Красное светящееся табло ее радиобудильника перескочило с 9:50 на 9:51, и Мелоди почти мгновенно провалилась в глубокий сон.

– 3 –

1976 год

Когда Мелоди Браун было три года, ее звали Мелоди Рибблздейл, и жила она в большом красном доме в самой глубине Лондона. Так, по крайней мере, воспринимало это ее собственное, трехлетнее сознание. Жила она, в действительности, в углу второго этажа большущего красного особняка, что неказисто растопырился близ оживленной автомобильной развязки в боро Ламбет, на юге Лондона.

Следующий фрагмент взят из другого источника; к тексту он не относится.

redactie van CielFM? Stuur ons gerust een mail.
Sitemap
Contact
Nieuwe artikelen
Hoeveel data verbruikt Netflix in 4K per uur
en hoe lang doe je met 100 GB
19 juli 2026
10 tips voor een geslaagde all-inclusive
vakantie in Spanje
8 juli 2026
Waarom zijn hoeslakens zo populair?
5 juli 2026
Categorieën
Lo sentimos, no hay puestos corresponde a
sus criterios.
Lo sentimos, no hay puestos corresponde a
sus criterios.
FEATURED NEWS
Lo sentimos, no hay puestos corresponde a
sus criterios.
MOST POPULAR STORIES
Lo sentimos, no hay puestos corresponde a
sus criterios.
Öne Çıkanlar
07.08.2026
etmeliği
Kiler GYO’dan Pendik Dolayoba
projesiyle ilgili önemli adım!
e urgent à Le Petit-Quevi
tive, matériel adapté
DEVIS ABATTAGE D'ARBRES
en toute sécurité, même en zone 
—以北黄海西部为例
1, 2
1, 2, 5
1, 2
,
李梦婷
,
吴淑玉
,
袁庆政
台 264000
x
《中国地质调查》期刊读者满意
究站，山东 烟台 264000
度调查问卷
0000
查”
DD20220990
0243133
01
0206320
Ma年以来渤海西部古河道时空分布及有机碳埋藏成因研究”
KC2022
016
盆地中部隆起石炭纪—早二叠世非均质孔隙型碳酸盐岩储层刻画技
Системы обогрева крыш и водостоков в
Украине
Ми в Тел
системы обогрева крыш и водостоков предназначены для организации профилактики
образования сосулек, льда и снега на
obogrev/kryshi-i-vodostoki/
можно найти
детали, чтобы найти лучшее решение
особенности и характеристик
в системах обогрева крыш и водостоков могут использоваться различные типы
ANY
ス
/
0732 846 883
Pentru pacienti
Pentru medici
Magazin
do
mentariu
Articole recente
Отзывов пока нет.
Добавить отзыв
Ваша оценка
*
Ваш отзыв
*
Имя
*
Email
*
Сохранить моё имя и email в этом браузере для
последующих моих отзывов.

Чтобы пробраться в свой уголок этого большого красного здания, Мелоди и ее родителям приходилось подниматься на два пролета по холодной, попахивающей хлоркой лестнице или же втискиваться в крохотный лифт с раздвигающимися вручную дверями, которые почти что невозможно было открыть – даже отцу Мелоди с его большими и сильными волосатыми руками.

В квартире у них было светло и легко дышалось, даже притом что их огромные подъемные окна выходили на творящийся внизу автомобильный хаос. А когда Мелоди забиралась на спинку дивана в гостиной и поднималась на цыпочки, то могла даже видеть из окна кусочек Темзы.

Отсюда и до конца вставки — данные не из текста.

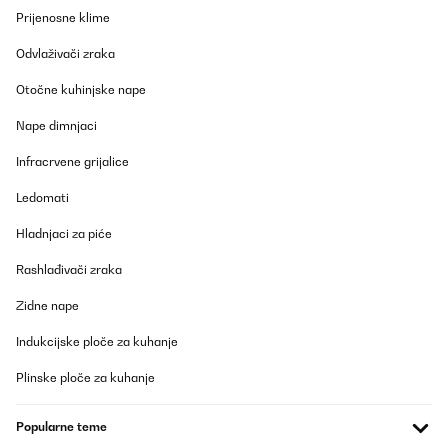
Prijenosne klime
POTVRĐENI PREGLED
Odvlaživači zraka
01/10/2023
Otočne kuhinjske nape
Comparando con otros esta genial. He visto en varios en
grandes superficies del mismo precio o algo mas caro con peor
calidad.
Nape dimnjaci
Usuario/a de amazon
Infracrvene grijalice
Prevedi
Ledomati
Hladnjaci za piće
POTVRĐENI PREGLED
11/09/2023
Rashlađivači zraka
É bom para descontrair e relaxar os músculos. É irritante no
Zidne nape
começo, mas funciona se você for consistente. O produto é de
boa qualidade.
Indukcijske ploče za kuhanje
Usuario/a de amazon
Plinske ploče za kuhanje
Prevedi
Popularne teme
POTVRĐENI PREGLED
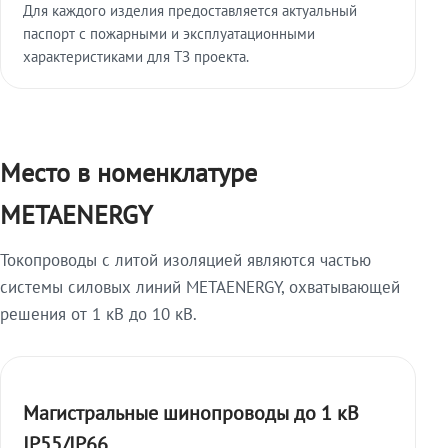
Для каждого изделия предоставляется актуальный
паспорт с пожарными и эксплуатационными
характеристиками для ТЗ проекта.
Место в номенклатуре
METAENERGY
Токопроводы с литой изоляцией являются частью
системы силовых линий METAENERGY, охватывающей
решения от 1 кВ до 10 кВ.
Магистральные шинопроводы до 1 кВ
IP55/IP66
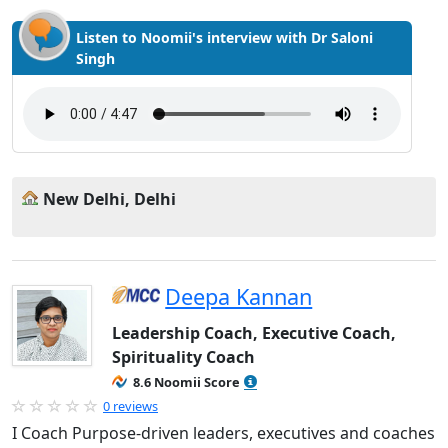
Listen to Noomii's interview with Dr Saloni
Singh
New Delhi, Delhi
Deepa Kannan
Leadership Coach, Executive Coach,
Spirituality Coach
8.6 Noomii Score
0 reviews
I Coach Purpose-driven leaders, executives and coaches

Спала она в маленькой, отделанной в желтый цвет спальне с голубыми занавесками и с заводным мобилем, на котором висели деревянные бабочки, и каждое утро мама надежно пристегивала ее к багажнику своего велосипеда и отвозила в один из домов на аллее Валнуттри-Уолк, где за Мелоди присматривала пожилая леди по имени Пэм, пока мать работала. К пяти часам мама обычно возвращалась, пропахшая кофе и сигаретным дымом, и забирала девочку домой. Иногда по пути они заглядывали в небольшой магазинчик на углу их улицы, чтобы купить пинту молока или ветчину.

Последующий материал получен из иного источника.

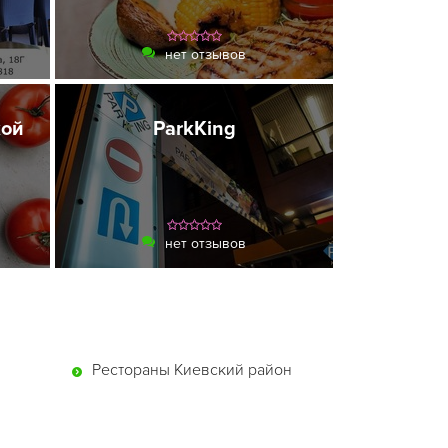
нет отзывов
кой
ParkKing
нет отзывов
Рестораны Киевский район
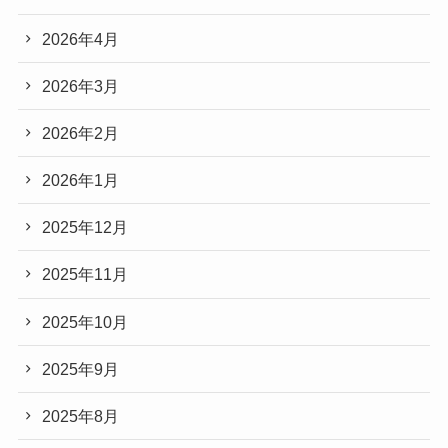
2026年4月
2026年3月
2026年2月
2026年1月
2025年12月
2025年11月
2025年10月
2025年9月
2025年8月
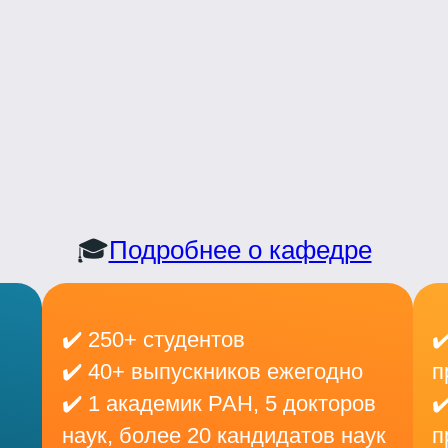
🎓
Подробнее о кафедре
✔️ 250+ студентов
✔
✔️ 40+ выпускников ежегодно
п
✔️ 1 академик РАН, 5 докторов
✔
наук, более 20 кандидатов наук
п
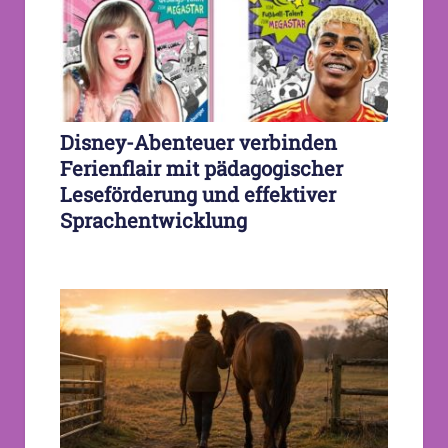
Disney-Abenteuer verbinden
Ferienflair mit pädagogischer
Leseförderung und effektiver
Sprachentwicklung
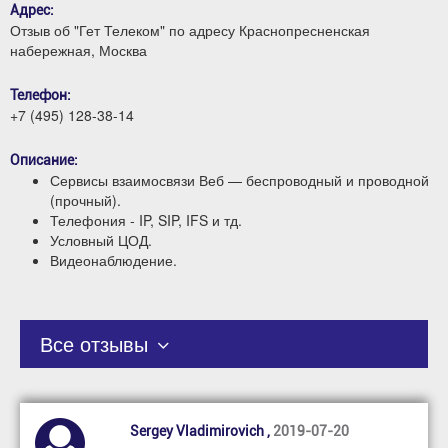
Адрес:
Отзыв об "Гет Телеком" по адресу Краснопресненская
набережная, Москва
Телефон:
+7 (495) 128-38-14
Описание:
Сервисы взаимосвязи Веб — беспроводный и проводной
(прочный).
Телефония - IP, SIP, IFS и тд.
Условный ЦОД.
Видеонаблюдение.
Все отзывы
Sergey Vladimirovich ,
2019-07-20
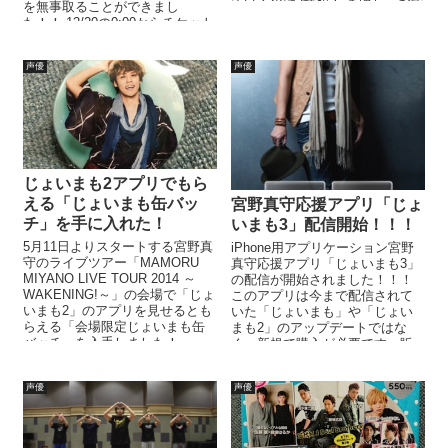
ているのは2種類！ まゆしーおす
を無事取ることができまし
すめのメンチかつライス...
た！！ 12/20の0:00からチケット
発売...
声優
声優
じょいまも2アプリでもら
える「じょいまも缶バッ
宮野真守応援アプリ「じょ
チ」を手に入れた！
いまも3」配信開始！！！
5月11日よりスタートする宮野真
iPhone用アプリケーション宮野
守のライブツアー「MAMORU
真守応援アプリ「じょいまも3」
MIYANO LIVE TOUR 2014 ～
の配信が開始されました！！！
WAKENING!～」の会場で「じょ
このアプリは今まで配信されて
いまも2」のアプリを見せるとも
いた「じょいまも」や「じょい
らえる「会場限定じょいまも缶
まも2」のアップデートではな
バッチ」を入手しました！ ...
く、新規で購入が必要です。販
売価格は1,000円ですよ。 これ...
声優
声優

Мама Мелоди работала менеджером по маркетингу в компании, связанной с современным танцем, а папа – установщиком печатных форм в типографии. Оба они трудились в обычные рабочие дни. Никто из них нигде особо не разъезжал, не путешествовал. Жизнь у них была тихой и совершенно предсказуемой, и Мелоди всегда, в любой день знала, чего ей следует ожидать. Ей вполне нравилось такое существование – этакое легкое покачивание на поверхности в теплых живительных водах привычных будней. Иногда родители устраивали в их просторной ламбетской квартире вечеринки. Начинались эти праздники обычно вскоре после полудня, в пору ланча, и заканчивались уже завтраком следующего дня. Папа Мелоди играл на пианино, а мама большим пластмассовым черпаком разливала всем малинового цвета пунш. Гости дружно толпились на пожарном выходе за кухней, куря трубки и сигареты, а утром Мелоди, просыпаясь, обнаруживала у себя в комнате чужих детей, уложенных спать на полу. Но она ничуть этому не возражала. Это было в порядке вещей. Это были ее жизнь, ее семья, ее привычный мир.

Однако, когда ей было три с половиной года, в ее жизни, в ее семье, да и во всем ее привычном мире случилась серьезная и бесповоротная перемена.

И все это произошло из-за младенца, который так и не появился у них в доме.


Однажды, чудесным майским утром, мама объявила ей, что в ее животике подрастает крохотный малыш. И хотя жизнь Мелоди и до этого сообщения была вполне замечательной, казалось, что после этого она стала еще прекраснее. В то лето они все вместе отправились на время отпуска пожить в снятом загородном коттедже. Там в специальном вольере в саду жил большой кролик. Звали его Мистер Шлёпсайкл, и он с удовольствием ел из рук Мелоди душистый сельдерей. Мама с папой все время обнимались и держались за руки. А когда они вернулись в Лондон, то Мелоди перестала ездить в дом к тете Пам, а начала ходить в детский сад на Лоллард-стрит, где ей давали молоко уже в картонной коробочке, а не в бутылке.